The way the legislature works also defeats this strategy — few issues even come to a vote. Legislators are protected and challengers can’t gain much traction on issues on which there is no paper trail. So the only result of the ads was to annoy the legislative leadership. Rather than help lift the cap, the ads contributed to defeat. Mr. Silver vowed not to even consider the issue until the commercials stopped running.

It should be noted that this effort to increase the charter cap required heavy lifting in any case. The majorities in both the Democratic Assembly and the Republican Senate are heavily influenced by one key pressure group, the teachers unions. The unions are no friends of the charter movement, since one of the premises of charter schools is freedom from union work rules.

Upstate interests are also concerned about the charters.
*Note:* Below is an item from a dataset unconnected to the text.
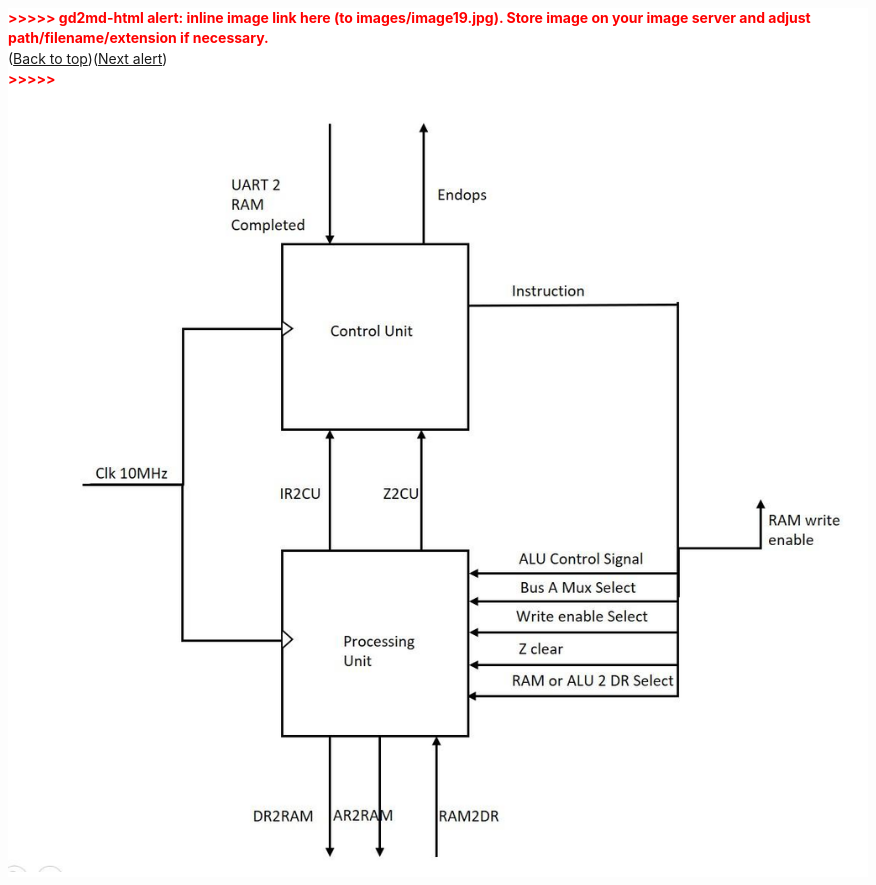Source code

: 
 




<p id="gdcalert27" ><span style="color: red; font-weight: bold">>>>>>  gd2md-html alert: inline image link here (to images/image19.jpg). Store image on your image server and adjust path/filename/extension if necessary. </span><br>(<a href="#">Back to top</a>)(<a href="#gdcalert28">Next alert</a>)<br><span style="color: red; font-weight: bold">>>>>> </span></p>


![alt_text](images/image19.jpg "image_tooltip")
While it can be argued that in the larger cities, the diversion of funds to charters from the public system will hardly be felt, in rural districts the establishment of even one charter can wreak havoc with the local school budget.

Finally, the effort was crippled by the fact that the one major supporter, Governor Pataki, is a lame duck whose relations with the legislature are at a low point. If the charter cap is to be lifted, real public support needs to be developed.This will not happen by pitting middle class parents who are supportive of public schools against the charters, nor will it come from crude efforts to influence a legislature that is so insulated from public opinion. It will happen if there is a governor who is capable of exercising the one thing missing in Albany, leadership.